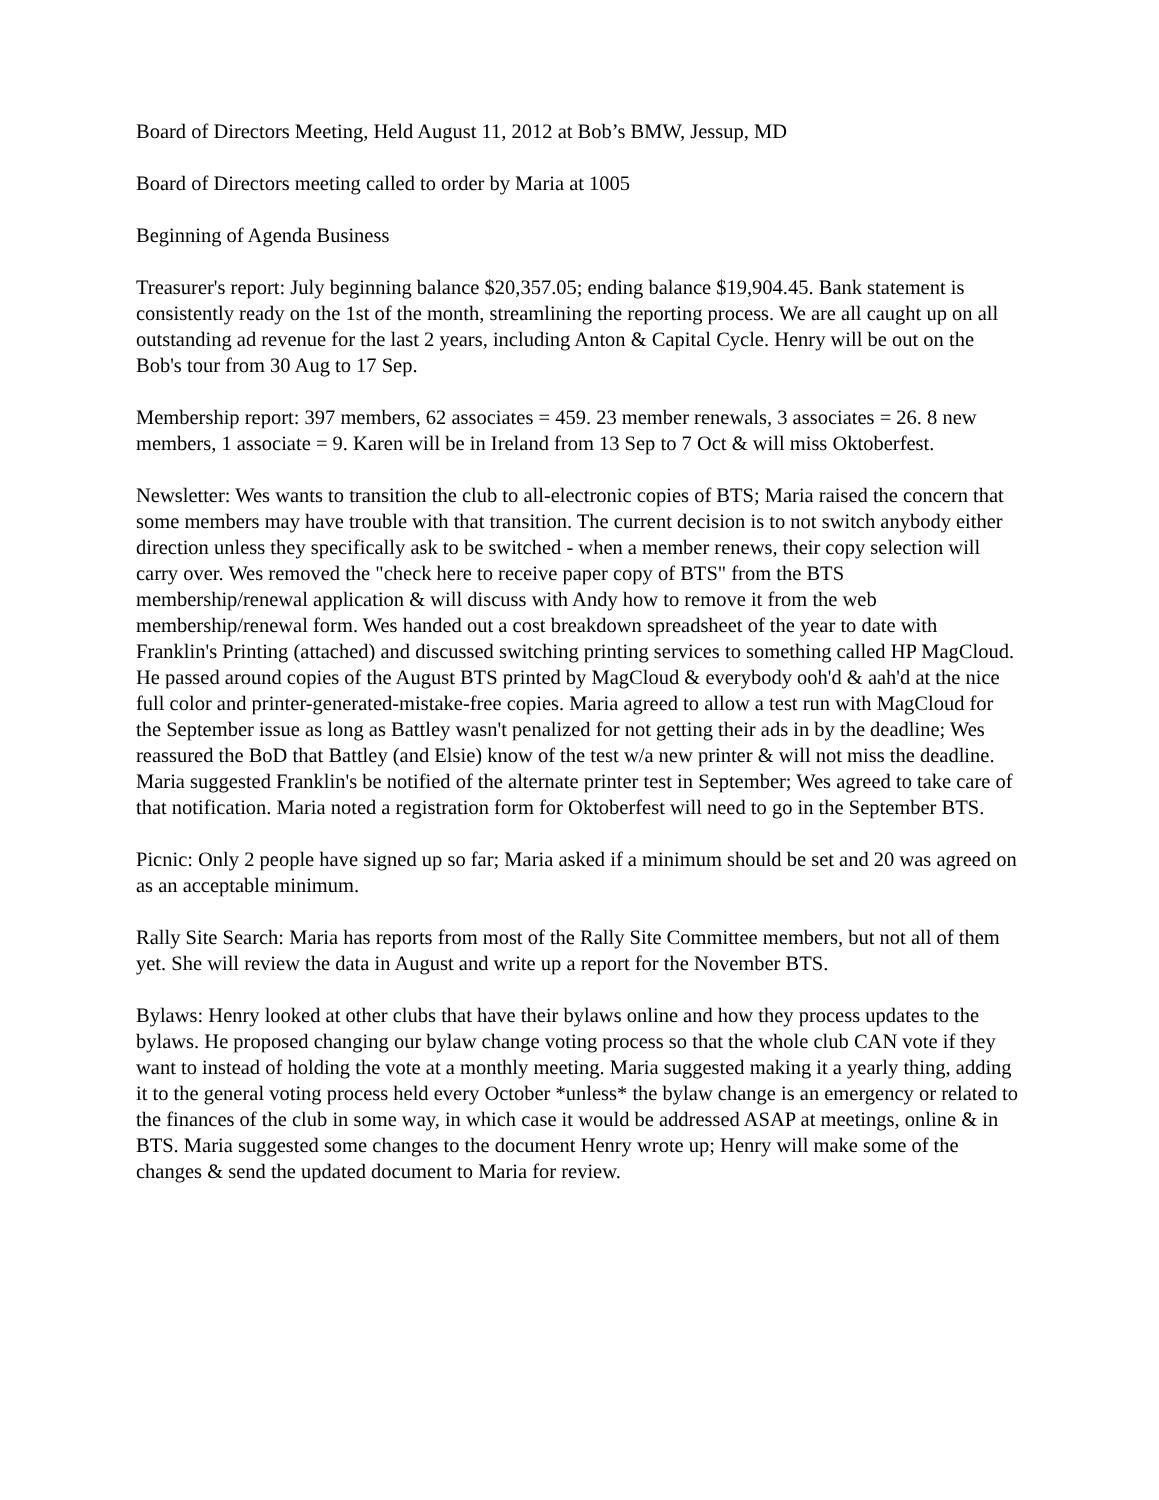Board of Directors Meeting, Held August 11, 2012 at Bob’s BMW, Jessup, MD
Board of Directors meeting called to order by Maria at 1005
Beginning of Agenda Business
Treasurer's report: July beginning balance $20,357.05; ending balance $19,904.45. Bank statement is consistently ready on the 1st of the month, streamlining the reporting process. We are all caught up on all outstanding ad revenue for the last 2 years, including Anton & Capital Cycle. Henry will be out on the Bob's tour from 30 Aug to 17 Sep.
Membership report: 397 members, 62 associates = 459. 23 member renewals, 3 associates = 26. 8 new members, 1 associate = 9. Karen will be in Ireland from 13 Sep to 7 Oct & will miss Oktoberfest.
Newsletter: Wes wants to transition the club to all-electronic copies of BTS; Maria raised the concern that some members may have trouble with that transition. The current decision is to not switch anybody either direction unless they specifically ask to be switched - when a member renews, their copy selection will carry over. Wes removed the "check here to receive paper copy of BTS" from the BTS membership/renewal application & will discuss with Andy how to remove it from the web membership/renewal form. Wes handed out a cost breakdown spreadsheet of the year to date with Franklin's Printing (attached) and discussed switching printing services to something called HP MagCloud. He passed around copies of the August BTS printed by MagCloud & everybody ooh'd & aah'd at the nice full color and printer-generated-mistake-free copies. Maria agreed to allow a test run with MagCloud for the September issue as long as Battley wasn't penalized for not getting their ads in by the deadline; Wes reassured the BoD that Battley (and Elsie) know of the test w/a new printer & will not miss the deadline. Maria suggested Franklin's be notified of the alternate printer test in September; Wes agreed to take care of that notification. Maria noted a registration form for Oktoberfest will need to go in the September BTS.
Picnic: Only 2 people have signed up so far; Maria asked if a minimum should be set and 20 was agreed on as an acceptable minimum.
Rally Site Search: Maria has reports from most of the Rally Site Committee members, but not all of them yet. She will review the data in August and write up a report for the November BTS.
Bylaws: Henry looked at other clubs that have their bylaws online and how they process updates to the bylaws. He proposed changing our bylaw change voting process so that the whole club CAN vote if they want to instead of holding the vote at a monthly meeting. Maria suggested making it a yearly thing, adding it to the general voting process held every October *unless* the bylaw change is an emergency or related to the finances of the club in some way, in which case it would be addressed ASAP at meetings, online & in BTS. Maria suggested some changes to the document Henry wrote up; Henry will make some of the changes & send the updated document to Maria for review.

******************************

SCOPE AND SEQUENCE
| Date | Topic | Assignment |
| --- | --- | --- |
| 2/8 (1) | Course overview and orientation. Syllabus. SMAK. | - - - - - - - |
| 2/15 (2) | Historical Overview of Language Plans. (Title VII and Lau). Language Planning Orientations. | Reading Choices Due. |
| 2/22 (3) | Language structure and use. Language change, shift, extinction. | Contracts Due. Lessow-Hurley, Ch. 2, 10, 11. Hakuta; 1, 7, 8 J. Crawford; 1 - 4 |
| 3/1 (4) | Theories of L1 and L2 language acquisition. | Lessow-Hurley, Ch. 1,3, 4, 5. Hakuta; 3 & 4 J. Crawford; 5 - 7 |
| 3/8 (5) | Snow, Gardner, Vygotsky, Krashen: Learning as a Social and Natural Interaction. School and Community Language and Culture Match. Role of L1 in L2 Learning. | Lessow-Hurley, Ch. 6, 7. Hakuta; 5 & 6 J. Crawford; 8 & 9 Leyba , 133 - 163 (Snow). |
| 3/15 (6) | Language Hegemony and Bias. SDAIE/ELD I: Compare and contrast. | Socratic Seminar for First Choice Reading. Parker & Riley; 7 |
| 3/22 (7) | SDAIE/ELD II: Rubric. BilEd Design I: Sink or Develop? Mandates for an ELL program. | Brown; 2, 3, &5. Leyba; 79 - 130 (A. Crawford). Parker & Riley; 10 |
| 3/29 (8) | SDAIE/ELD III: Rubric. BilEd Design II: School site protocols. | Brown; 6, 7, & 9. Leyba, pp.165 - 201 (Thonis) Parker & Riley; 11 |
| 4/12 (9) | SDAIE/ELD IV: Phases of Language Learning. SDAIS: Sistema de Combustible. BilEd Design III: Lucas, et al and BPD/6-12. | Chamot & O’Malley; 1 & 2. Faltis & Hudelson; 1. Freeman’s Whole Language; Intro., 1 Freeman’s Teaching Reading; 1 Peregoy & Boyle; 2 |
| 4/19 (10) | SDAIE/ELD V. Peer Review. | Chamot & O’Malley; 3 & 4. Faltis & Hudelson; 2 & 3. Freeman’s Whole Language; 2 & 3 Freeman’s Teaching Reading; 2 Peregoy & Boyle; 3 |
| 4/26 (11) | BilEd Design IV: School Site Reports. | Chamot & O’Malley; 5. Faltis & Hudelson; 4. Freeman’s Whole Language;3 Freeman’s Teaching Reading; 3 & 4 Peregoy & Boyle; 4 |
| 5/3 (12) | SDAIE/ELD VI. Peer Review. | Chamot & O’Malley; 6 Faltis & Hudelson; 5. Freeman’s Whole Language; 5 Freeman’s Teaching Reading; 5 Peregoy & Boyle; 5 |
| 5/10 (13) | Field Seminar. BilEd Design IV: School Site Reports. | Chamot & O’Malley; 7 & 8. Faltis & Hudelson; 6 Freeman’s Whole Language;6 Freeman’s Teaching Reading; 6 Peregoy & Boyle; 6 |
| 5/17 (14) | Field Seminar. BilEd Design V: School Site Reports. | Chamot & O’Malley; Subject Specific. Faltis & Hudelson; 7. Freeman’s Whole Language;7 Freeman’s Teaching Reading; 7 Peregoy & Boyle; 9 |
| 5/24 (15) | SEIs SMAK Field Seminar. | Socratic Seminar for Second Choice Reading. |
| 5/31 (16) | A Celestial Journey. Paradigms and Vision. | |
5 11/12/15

******************************

▶ [Exercise requirements]: Determine the number of lines above that include the word "Freeman"; the reply is that number only.

▶ [Output of the exercise]: 6